Orange’s technique of highlighting a wide variety of characters proves to be both the strength and weakness of There There. The ones that hit truly hit. They make you feel both the huge theme of the Native American experience in the United States, particularly the one born in urban areas, while also exploring the pain that is both common and unique to all of us. A young man named Edwin Black was one of my favorites. In his first featured vignette, he is awkward, overweight, and self-isolated, totally unsure of where he fits in the world. Which brings up a question: what is it like to feel ostracized within a larger group that is already largely excluded from the society it exists in? Eventually, though, his arc transforms into one of cautious hopefulness. He becomes deeply involved in the planning of the powwow and contacts the man he believes to be his father through his mom’s Facebook account. Another character that helps bring true emotional depth to the book is that of a woman named Jacquie Red Feather. Her devastating story of family strife, abandonment, and alcoholism is perhaps the most powerful among several worthy contenders. A speech she gives at an AA meeting led by the long-disappeared father of her first child perfectly encapsulates the struggles felt throughout the novel, those of regret and tenuous optimism for the future.

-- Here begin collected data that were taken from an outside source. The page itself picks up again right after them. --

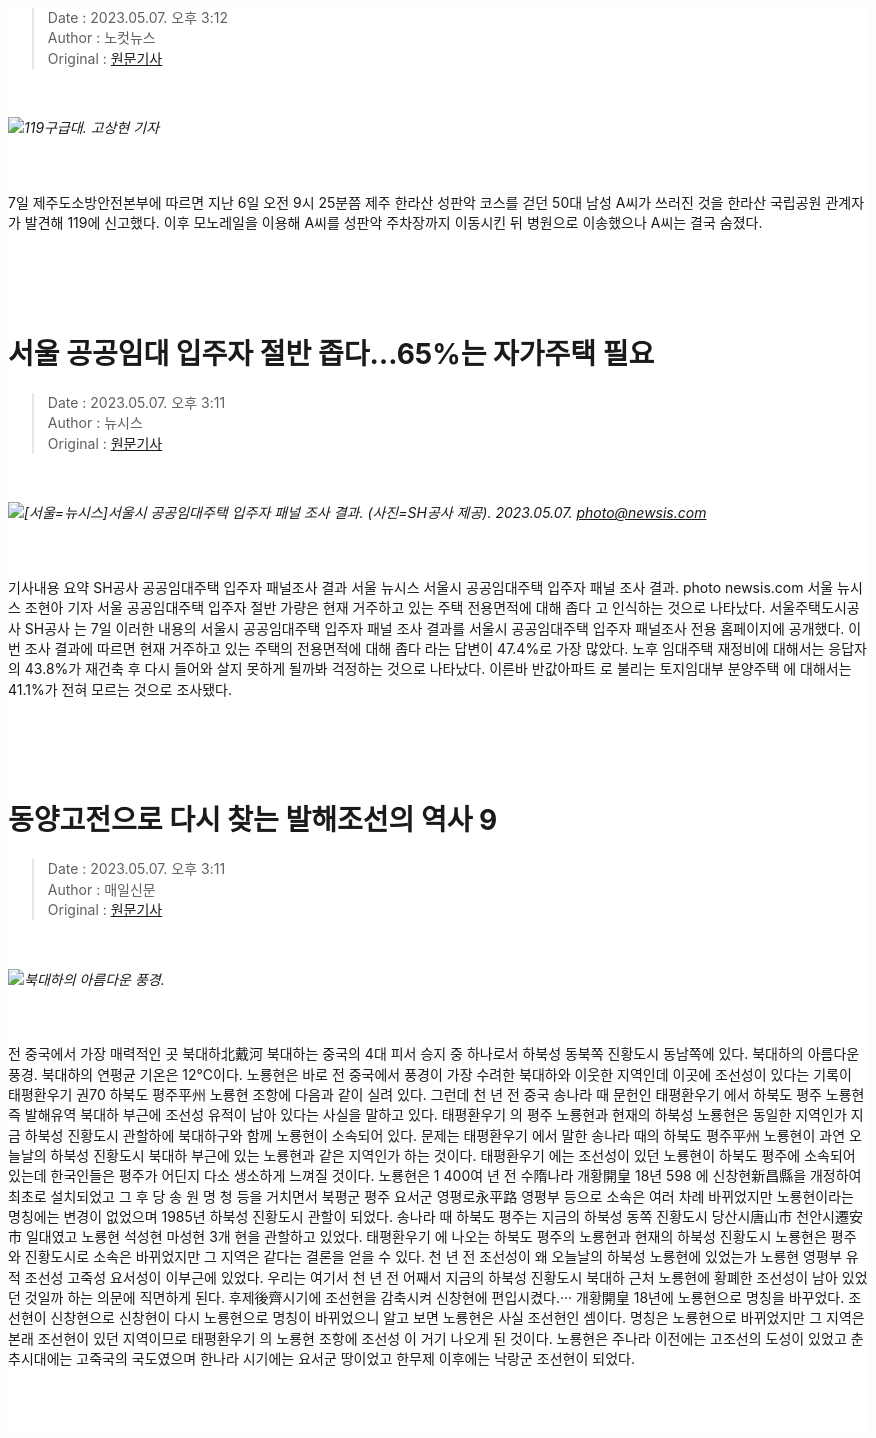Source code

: > Date : 2023.05.07. 오후 3:12  
> Author : 노컷뉴스  
> Original : [원문기사](https://n.news.naver.com/mnews/article/079/0003767012?sid=102)  
<br/>  
  
<img src="https://imgnews.pstatic.net/image/079/2023/05/07/0003767012_001_20230507151201173.jpg?type=w647" id="img1"></img><em class="img_desc">119구급대. 고상현 기자</em>  
<br/><br/>  
  
7일 제주도소방안전본부에 따르면 지난 6일 오전 9시 25분쯤 제주 한라산 성판악 코스를 걷던 50대 남성 A씨가 쓰러진 것을 한라산 국립공원 관계자가 발견해 119에 신고했다.
이후 모노레일을 이용해 A씨를 성판악 주차장까지 이동시킨 뒤 병원으로 이송했으나 A씨는 결국 숨졌다.  
<br/><br/><br/>  

  
# 서울 공공임대 입주자 절반 좁다…65%는 자가주택 필요  
  
> Date : 2023.05.07. 오후 3:11  
> Author : 뉴시스  
> Original : [원문기사](https://n.news.naver.com/mnews/article/003/0011843893?sid=102)  
<br/>  
  
<img src="https://imgnews.pstatic.net/image/003/2023/05/07/NISI20230507_0001259627_web_20230507150853_20230507151105743.jpg?type=w647" id="img1"></img><em class="img_desc">[서울=뉴시스]서울시 공공임대주택 입주자 패널 조사 결과. (사진=SH공사 제공). 2023.05.07. photo@newsis.com</em>  
<br/><br/>  
  
기사내용 요약 SH공사 공공임대주택 입주자 패널조사 결과 서울 뉴시스 서울시 공공임대주택 입주자 패널 조사 결과.
photo newsis.com 서울 뉴시스 조현아 기자 서울 공공임대주택 입주자 절반 가량은 현재 거주하고 있는 주택 전용면적에 대해 좁다 고 인식하는 것으로 나타났다.
서울주택도시공사 SH공사 는 7일 이러한 내용의 서울시 공공임대주택 입주자 패널 조사 결과를 서울시 공공임대주택 입주자 패널조사 전용 홈페이지에 공개했다.
이번 조사 결과에 따르면 현재 거주하고 있는 주택의 전용면적에 대해 좁다 라는 답변이 47.4%로 가장 많았다.
노후 임대주택 재정비에 대해서는 응답자의 43.8%가 재건축 후 다시 들어와 살지 못하게 될까봐 걱정하는 것으로 나타났다.
이른바 반값아파트 로 불리는 토지임대부 분양주택 에 대해서는 41.1%가 전혀 모르는 것으로 조사됐다.  
<br/><br/><br/>  

  
# 동양고전으로 다시 찾는 발해조선의 역사 9  
  
> Date : 2023.05.07. 오후 3:11  
> Author : 매일신문  
> Original : [원문기사](https://n.news.naver.com/mnews/article/088/0000812785?sid=102)  
<br/>  
  
<img src="https://imgnews.pstatic.net/image/088/2023/05/07/0000812785_001_20230507151103553.jpg?type=w647" id="img1"></img><em class="img_desc">북대하의 아름다운 풍경.</em>  
<br/><br/>  
  
전 중국에서 가장 매력적인 곳 북대하北戴河 북대하는 중국의 4대 피서 승지 중 하나로서 하북성 동북쪽 진황도시 동남쪽에 있다.
북대하의 아름다운 풍경.
북대하의 연평균 기온은 12℃이다.
노룡현은 바로 전 중국에서 풍경이 가장 수려한 북대하와 이웃한 지역인데 이곳에 조선성이 있다는 기록이 태평환우기 권70 하북도 평주平州 노룡현 조항에 다음과 같이 실려 있다.
그런데 천 년 전 중국 송나라 때 문헌인 태평환우기 에서 하북도 평주 노룡현 즉 발해유역 북대하 부근에 조선성 유적이 남아 있다는 사실을 말하고 있다.
태평환우기 의 평주 노룡현과 현재의 하북성 노룡현은 동일한 지역인가 지금 하북성 진황도시 관할하에 북대하구와 함께 노룡현이 소속되어 있다.
문제는 태평환우기 에서 말한 송나라 때의 하북도 평주平州 노룡현이 과연 오늘날의 하북성 진황도시 북대하 부근에 있는 노룡현과 같은 지역인가 하는 것이다.
태평환우기 에는 조선성이 있던 노룡현이 하북도 평주에 소속되어 있는데 한국인들은 평주가 어딘지 다소 생소하게 느껴질 것이다.
노룡현은 1 400여 년 전 수隋나라 개황開皇 18년 598 에 신창현新昌縣을 개정하여 최초로 설치되었고 그 후 당 송 원 명 청 등을 거치면서 북평군 평주 요서군 영평로永平路 영평부 등으로 소속은 여러 차례 바뀌었지만 노룡현이라는 명칭에는 변경이 없었으며 1985년 하북성 진황도시 관할이 되었다.
송나라 때 하북도 평주는 지금의 하북성 동쪽 진황도시 당산시唐山市 천안시遷安市 일대였고 노룡현 석성현 마성현 3개 현을 관할하고 있었다.
태평환우기 에 나오는 하북도 평주의 노룡현과 현재의 하북성 진황도시 노룡현은 평주와 진황도시로 소속은 바뀌었지만 그 지역은 같다는 결론을 얻을 수 있다.
천 년 전 조선성이 왜 오늘날의 하북성 노룡현에 있었는가 노룡현 영평부 유적 조선성 고죽성 요서성이 이부근에 있었다.
우리는 여기서 천 년 전 어째서 지금의 하북성 진황도시 북대하 근처 노룡현에 황폐한 조선성이 남아 있었던 것일까 하는 의문에 직면하게 된다.
후제後齊시기에 조선현을 감축시켜 신창현에 편입시켰다.··· 개황開皇 18년에 노룡현으로 명칭을 바꾸었다.
조선현이 신창현으로 신창현이 다시 노룡현으로 명칭이 바뀌었으니 알고 보면 노룡현은 사실 조선현인 셈이다.
명칭은 노룡현으로 바뀌었지만 그 지역은 본래 조선현이 있던 지역이므로 태평환우기 의 노룡현 조항에 조선성 이 거기 나오게 된 것이다.
노룡현은 주나라 이전에는 고조선의 도성이 있었고 춘추시대에는 고죽국의 국도였으며 한나라 시기에는 요서군 땅이었고 한무제 이후에는 낙랑군 조선현이 되었다.  
<br/><br/><br/>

Ultimately, this panorama of connected people proves to also be a weakness of the storyline. Some characters are just not given enough time to feel totally fleshed out. They provide interesting perspectives as certain puzzle pieces come together, but they never completely feel vital enough to justify their own chapters. Perhaps focusing on a few primary players and allowing the supporting cast to be just that may have been more effective in the long run. However, this is largely a minor quibble in an otherwise enjoyable and impressively handled juggling act.

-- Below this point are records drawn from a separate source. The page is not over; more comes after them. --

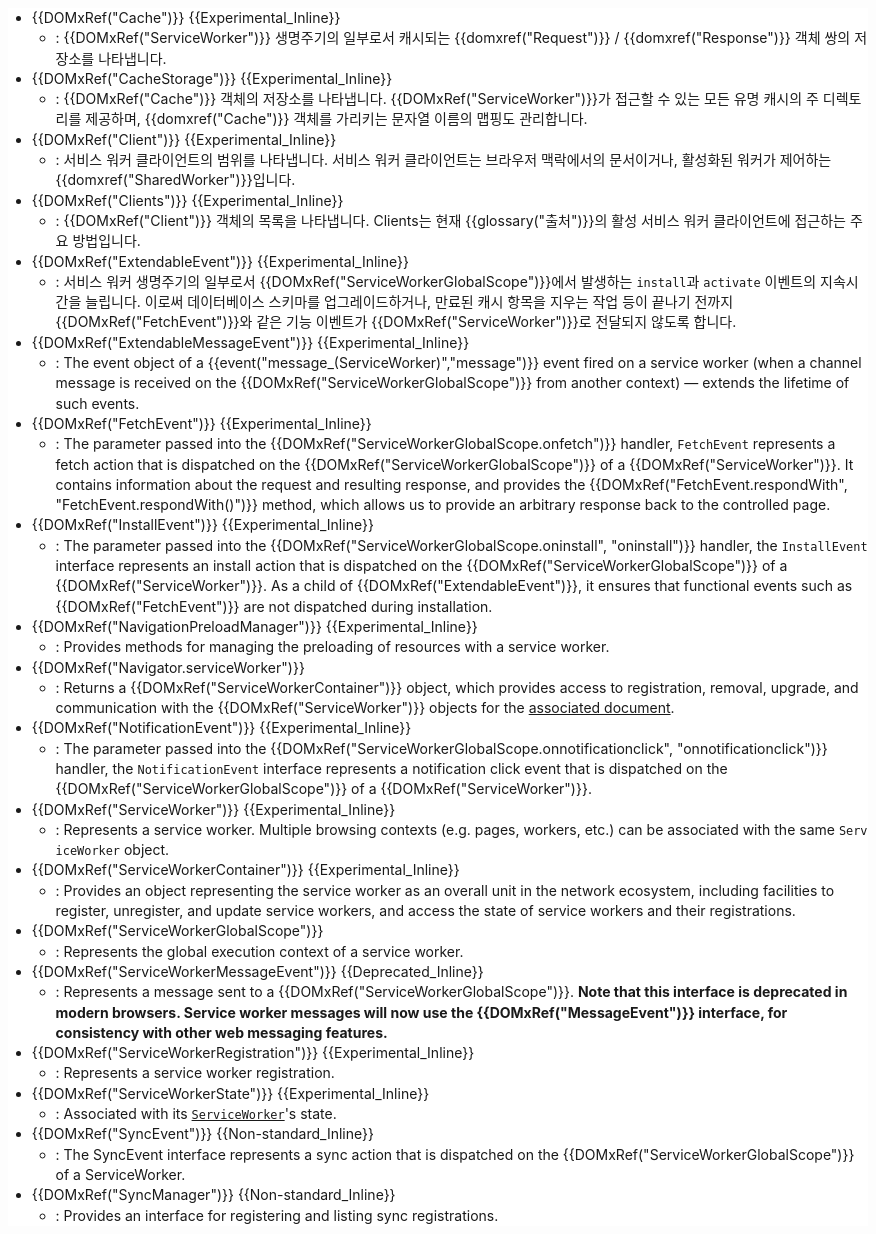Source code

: - {{DOMxRef("Cache")}} {{Experimental_Inline}}
  - : {{DOMxRef("ServiceWorker")}} 생명주기의 일부로서 캐시되는 {{domxref("Request")}} / {{domxref("Response")}} 객체 쌍의 저장소를 나타냅니다.
- {{DOMxRef("CacheStorage")}} {{Experimental_Inline}}
  - : {{DOMxRef("Cache")}} 객체의 저장소를 나타냅니다. {{DOMxRef("ServiceWorker")}}가 접근할 수 있는 모든 유명 캐시의 주 디렉토리를 제공하며, {{domxref("Cache")}} 객체를 가리키는 문자열 이름의 맵핑도 관리합니다.
- {{DOMxRef("Client")}} {{Experimental_Inline}}
  - : 서비스 워커 클라이언트의 범위를 나타냅니다. 서비스 워커 클라이언트는 브라우저 맥락에서의 문서이거나, 활성화된 워커가 제어하는 {{domxref("SharedWorker")}}입니다.
- {{DOMxRef("Clients")}} {{Experimental_Inline}}
  - : {{DOMxRef("Client")}} 객체의 목록을 나타냅니다. Clients는 현재 {{glossary("출처")}}의 활성 서비스 워커 클라이언트에 접근하는 주요 방법입니다.
- {{DOMxRef("ExtendableEvent")}} {{Experimental_Inline}}
  - : 서비스 워커 생명주기의 일부로서 {{DOMxRef("ServiceWorkerGlobalScope")}}에서 발생하는 `install`과 `activate` 이벤트의 지속시간을 늘립니다. 이로써 데이터베이스 스키마를 업그레이드하거나, 만료된 캐시 항목을 지우는 작업 등이 끝나기 전까지 {{DOMxRef("FetchEvent")}}와 같은 기능 이벤트가 {{DOMxRef("ServiceWorker")}}로 전달되지 않도록 합니다.
- {{DOMxRef("ExtendableMessageEvent")}} {{Experimental_Inline}}
  - : The event object of a {{event("message_(ServiceWorker)","message")}} event fired on a service worker (when a channel message is received on the {{DOMxRef("ServiceWorkerGlobalScope")}} from another context) — extends the lifetime of such events.
- {{DOMxRef("FetchEvent")}} {{Experimental_Inline}}
  - : The parameter passed into the {{DOMxRef("ServiceWorkerGlobalScope.onfetch")}} handler, `FetchEvent` represents a fetch action that is dispatched on the {{DOMxRef("ServiceWorkerGlobalScope")}} of a {{DOMxRef("ServiceWorker")}}. It contains information about the request and resulting response, and provides the {{DOMxRef("FetchEvent.respondWith", "FetchEvent.respondWith()")}} method, which allows us to provide an arbitrary response back to the controlled page.
- {{DOMxRef("InstallEvent")}} {{Experimental_Inline}}
  - : The parameter passed into the {{DOMxRef("ServiceWorkerGlobalScope.oninstall", "oninstall")}} handler, the `InstallEvent` interface represents an install action that is dispatched on the {{DOMxRef("ServiceWorkerGlobalScope")}} of a {{DOMxRef("ServiceWorker")}}. As a child of {{DOMxRef("ExtendableEvent")}}, it ensures that functional events such as {{DOMxRef("FetchEvent")}} are not dispatched during installation.
- {{DOMxRef("NavigationPreloadManager")}} {{Experimental_Inline}}
  - : Provides methods for managing the preloading of resources with a service worker.
- {{DOMxRef("Navigator.serviceWorker")}}
  - : Returns a {{DOMxRef("ServiceWorkerContainer")}} object, which provides access to registration, removal, upgrade, and communication with the {{DOMxRef("ServiceWorker")}} objects for the [associated document](https://html.spec.whatwg.org/multipage/browsers.html#concept-document-window).
- {{DOMxRef("NotificationEvent")}} {{Experimental_Inline}}
  - : The parameter passed into the {{DOMxRef("ServiceWorkerGlobalScope.onnotificationclick", "onnotificationclick")}} handler, the `NotificationEvent` interface represents a notification click event that is dispatched on the {{DOMxRef("ServiceWorkerGlobalScope")}} of a {{DOMxRef("ServiceWorker")}}.
- {{DOMxRef("ServiceWorker")}} {{Experimental_Inline}}
  - : Represents a service worker. Multiple browsing contexts (e.g. pages, workers, etc.) can be associated with the same `ServiceWorker` object.
- {{DOMxRef("ServiceWorkerContainer")}} {{Experimental_Inline}}
  - : Provides an object representing the service worker as an overall unit in the network ecosystem, including facilities to register, unregister, and update service workers, and access the state of service workers and their registrations.
- {{DOMxRef("ServiceWorkerGlobalScope")}}
  - : Represents the global execution context of a service worker.
- {{DOMxRef("ServiceWorkerMessageEvent")}} {{Deprecated_Inline}}
  - : Represents a message sent to a {{DOMxRef("ServiceWorkerGlobalScope")}}. **Note that this interface is deprecated in modern browsers. Service worker messages will now use the {{DOMxRef("MessageEvent")}} interface, for consistency with other web messaging features.**
- {{DOMxRef("ServiceWorkerRegistration")}} {{Experimental_Inline}}
  - : Represents a service worker registration.
- {{DOMxRef("ServiceWorkerState")}} {{Experimental_Inline}}
  - : Associated with its [`ServiceWorker`](/ko/docs/Web/API/ServiceWorker)'s state.
- {{DOMxRef("SyncEvent")}} {{Non-standard_Inline}}
  - : The SyncEvent interface represents a sync action that is dispatched on the {{DOMxRef("ServiceWorkerGlobalScope")}} of a ServiceWorker.
- {{DOMxRef("SyncManager")}} {{Non-standard_Inline}}
  - : Provides an interface for registering and listing sync registrations.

I will finish this post with another look at history. A common mistake made by historians, professional and amateur, is to strip away the agency of those they are studying, particularly groups that have faced overwhelming oppression. This is especially common in the study of Native American history. People throughout time have made decisions based on the situations in front of them and have acted as individuals or groups attempting to preserve what they believe to be their best interests. And Orange, in There There, clearly knows this, which adds richness to the novel. He has no qualms about examining the atrocities Native tribes have faced since contact with Europeans and the anger and frustration this has caused; as a member of the Arapaho and Cheyenne Nations of Oklahoma, he has a vested interest in the stories he tells here. The ‘Prologue’ and ‘Interlude’ sections of the book do this masterfully and proved to be some of the most distinctive pages to read. These ideas of agency play into what Orange does with the myriad voices in the book. Every character makes decisions and must deal with the consequences in the pathways they travel down. Some must wrestle with things beyond their control, the collateral of someone else’s destructive actions or poor choices. But ultimately, by the explosive end of the story, everyone has attempted in some way to shape their own route through life, showing that no individual is ever truly passive when reacting to the world around them.

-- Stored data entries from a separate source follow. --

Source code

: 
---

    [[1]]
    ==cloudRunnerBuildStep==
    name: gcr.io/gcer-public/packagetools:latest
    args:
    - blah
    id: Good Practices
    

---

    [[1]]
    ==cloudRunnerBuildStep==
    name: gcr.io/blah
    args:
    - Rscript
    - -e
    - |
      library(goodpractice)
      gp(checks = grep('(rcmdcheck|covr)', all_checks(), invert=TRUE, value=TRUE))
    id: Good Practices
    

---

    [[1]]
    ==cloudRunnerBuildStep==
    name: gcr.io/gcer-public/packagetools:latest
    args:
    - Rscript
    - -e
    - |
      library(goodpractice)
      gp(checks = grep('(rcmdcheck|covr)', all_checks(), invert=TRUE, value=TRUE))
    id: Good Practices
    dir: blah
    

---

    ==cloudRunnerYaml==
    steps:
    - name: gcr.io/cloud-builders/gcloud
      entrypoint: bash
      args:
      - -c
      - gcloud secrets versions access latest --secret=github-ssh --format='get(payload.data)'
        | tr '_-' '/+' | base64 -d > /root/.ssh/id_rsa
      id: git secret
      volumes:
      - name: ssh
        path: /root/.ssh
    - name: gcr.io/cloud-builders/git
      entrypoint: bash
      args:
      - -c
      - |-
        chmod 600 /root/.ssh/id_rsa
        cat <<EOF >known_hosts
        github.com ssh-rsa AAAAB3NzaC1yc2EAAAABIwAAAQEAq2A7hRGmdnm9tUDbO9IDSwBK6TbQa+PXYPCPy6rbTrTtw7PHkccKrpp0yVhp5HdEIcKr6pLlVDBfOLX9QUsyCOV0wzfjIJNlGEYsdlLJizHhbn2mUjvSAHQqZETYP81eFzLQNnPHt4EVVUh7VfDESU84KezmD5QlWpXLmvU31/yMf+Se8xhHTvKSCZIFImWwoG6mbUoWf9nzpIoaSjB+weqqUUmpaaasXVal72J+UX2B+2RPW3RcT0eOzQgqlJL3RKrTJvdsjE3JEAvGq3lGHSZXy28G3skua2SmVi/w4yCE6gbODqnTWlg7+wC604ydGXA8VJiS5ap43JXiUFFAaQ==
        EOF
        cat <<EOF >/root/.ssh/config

It will be exciting to see what Orange produces in the future, as he joins a rich lineage of Native literary voices that include novelist Louise Erdrich (a personal favorite) and poet Joy Harjo (whose work I only recently discovered and highly recommend). But beyond this, he also provides a glimpse into the universal struggle for identity with the experiences of his characters. Mr. Orange has a real opportunity to become a distinct voice concerning such matters in an ever-changing modern America.